The blade is placed into the pharynx and then moved forward. The oropharynx is visible. After opening the entire oropharynx, the handle is fixed to a holder, set to the table.

Due to a bent line path, we utilized instruments like high-frequency knives that are malleable (KD-600(r); Olympus, Tokyo, Japan) and malleable forceps (Laryngo FIT(r); Karl Storz Tuttlingen, Germany).

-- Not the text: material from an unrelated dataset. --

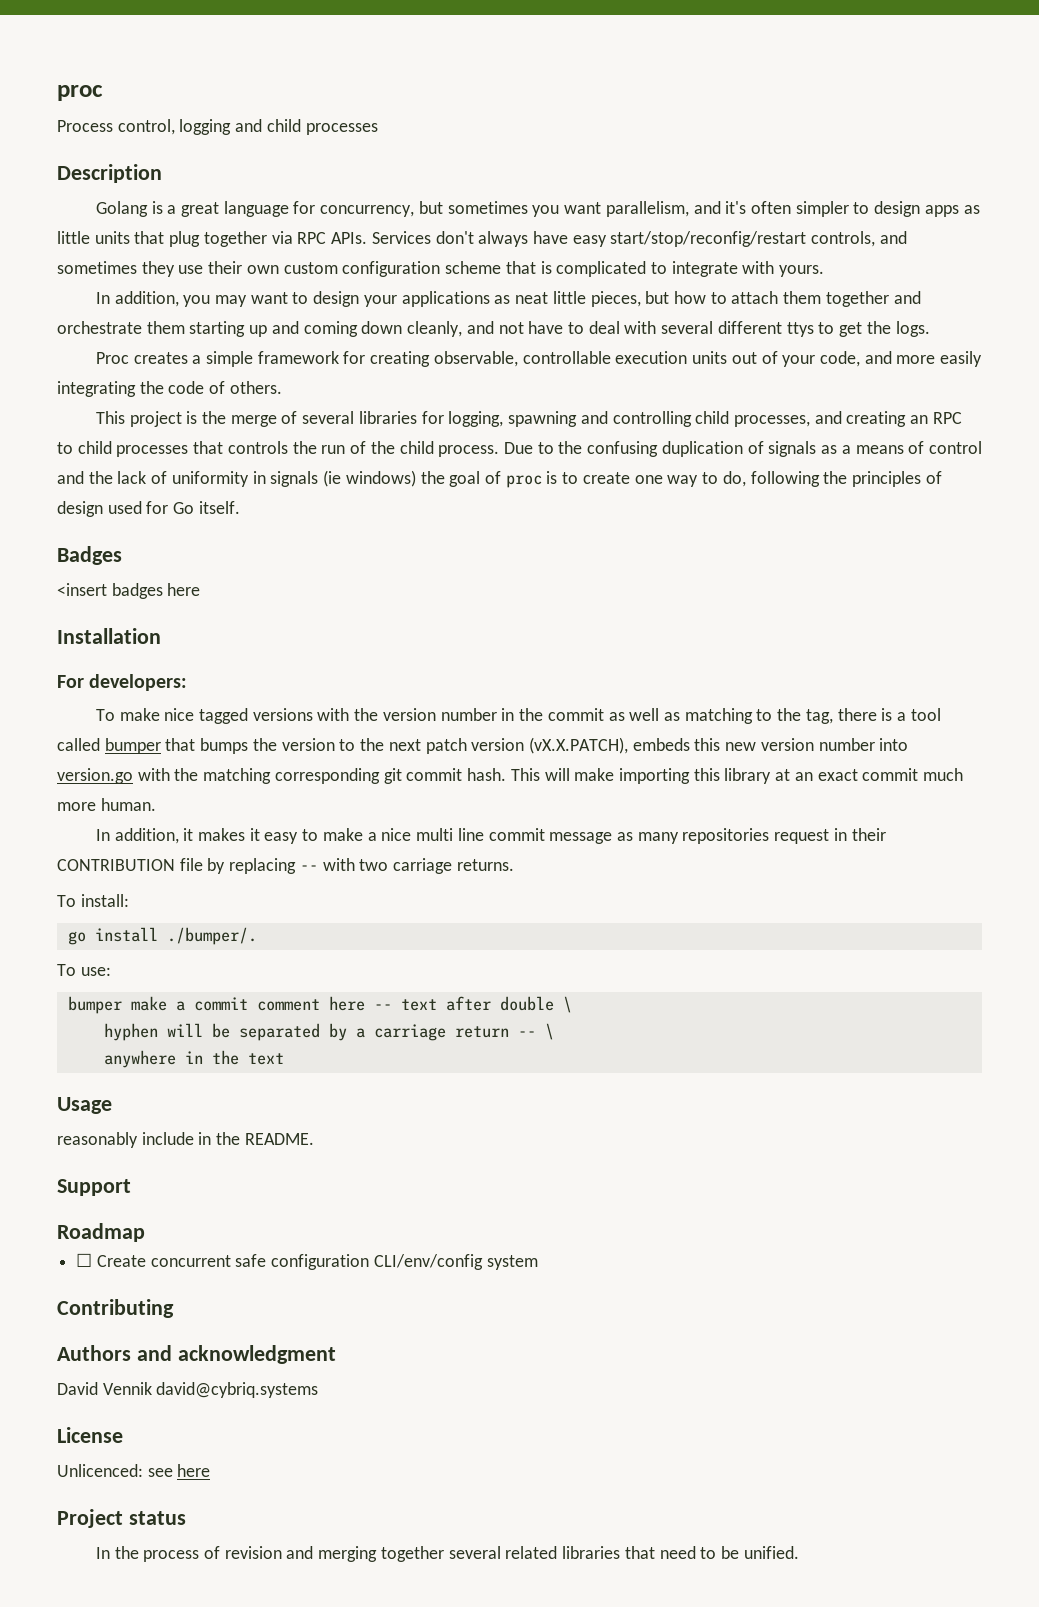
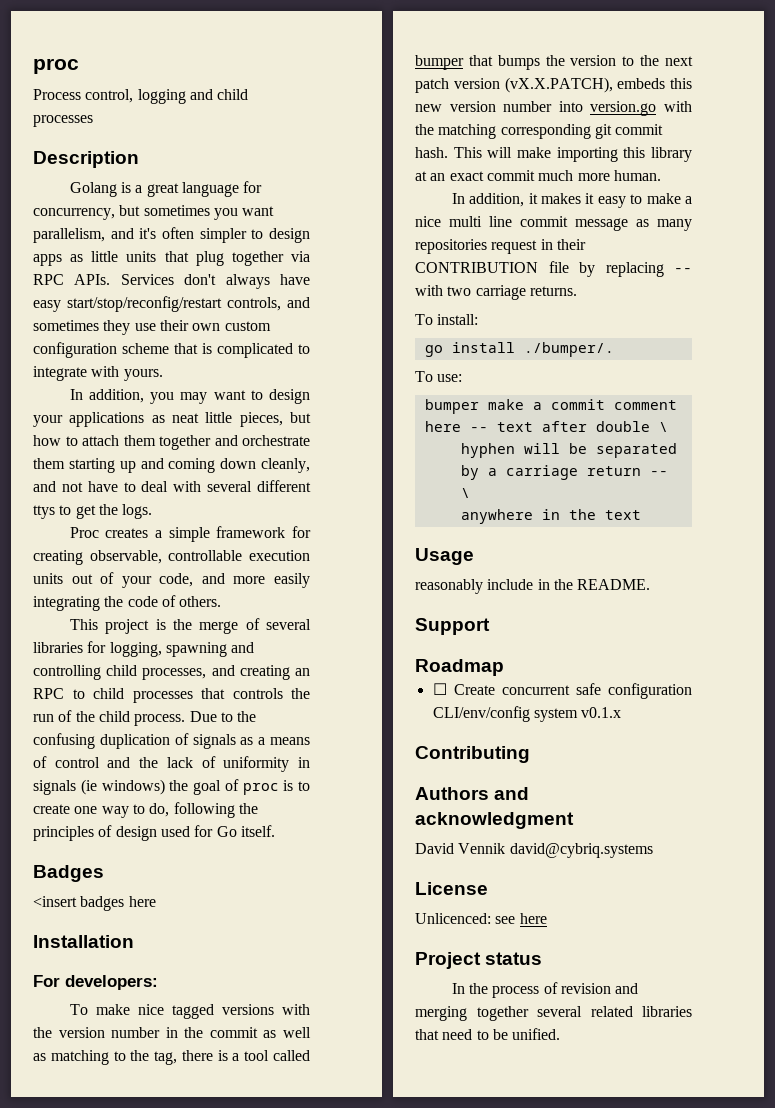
(538, 1262) none -> [581,707,622,718] v0.1.x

In our study, the laryngoscope was rigid and curved. It has exposed the entire oropharynx and the cap oropharynx. A straight laryngoscope of the conventional type is used to see the caudal oropharynx.

However, it offers only a little visual and functional space. This instrument with curvature can provide an expansive working area that allows easy and thorough drainage and incision while not requiring neck incisions or tonsillectomy.

Therefore it can be helpful in the incision and drainage of an abscess that is parapharyngeal.

Ethical Approval

The case report was prepared in conformity with the Declaration of Helsinki.


Written informed consent from the patient was sought to allow the publication of this case.

Conflicts of Interest

The authors state that there aren’t any conflicts of interest relating to this paper.


GGS is a significant pathogen for deeper neck abscesses. A laryngoscope that is rigid and curved can provide the use of a large viewing field and working space, which is why it is beneficial for the incision and drainage of an abscess in the parapharynx.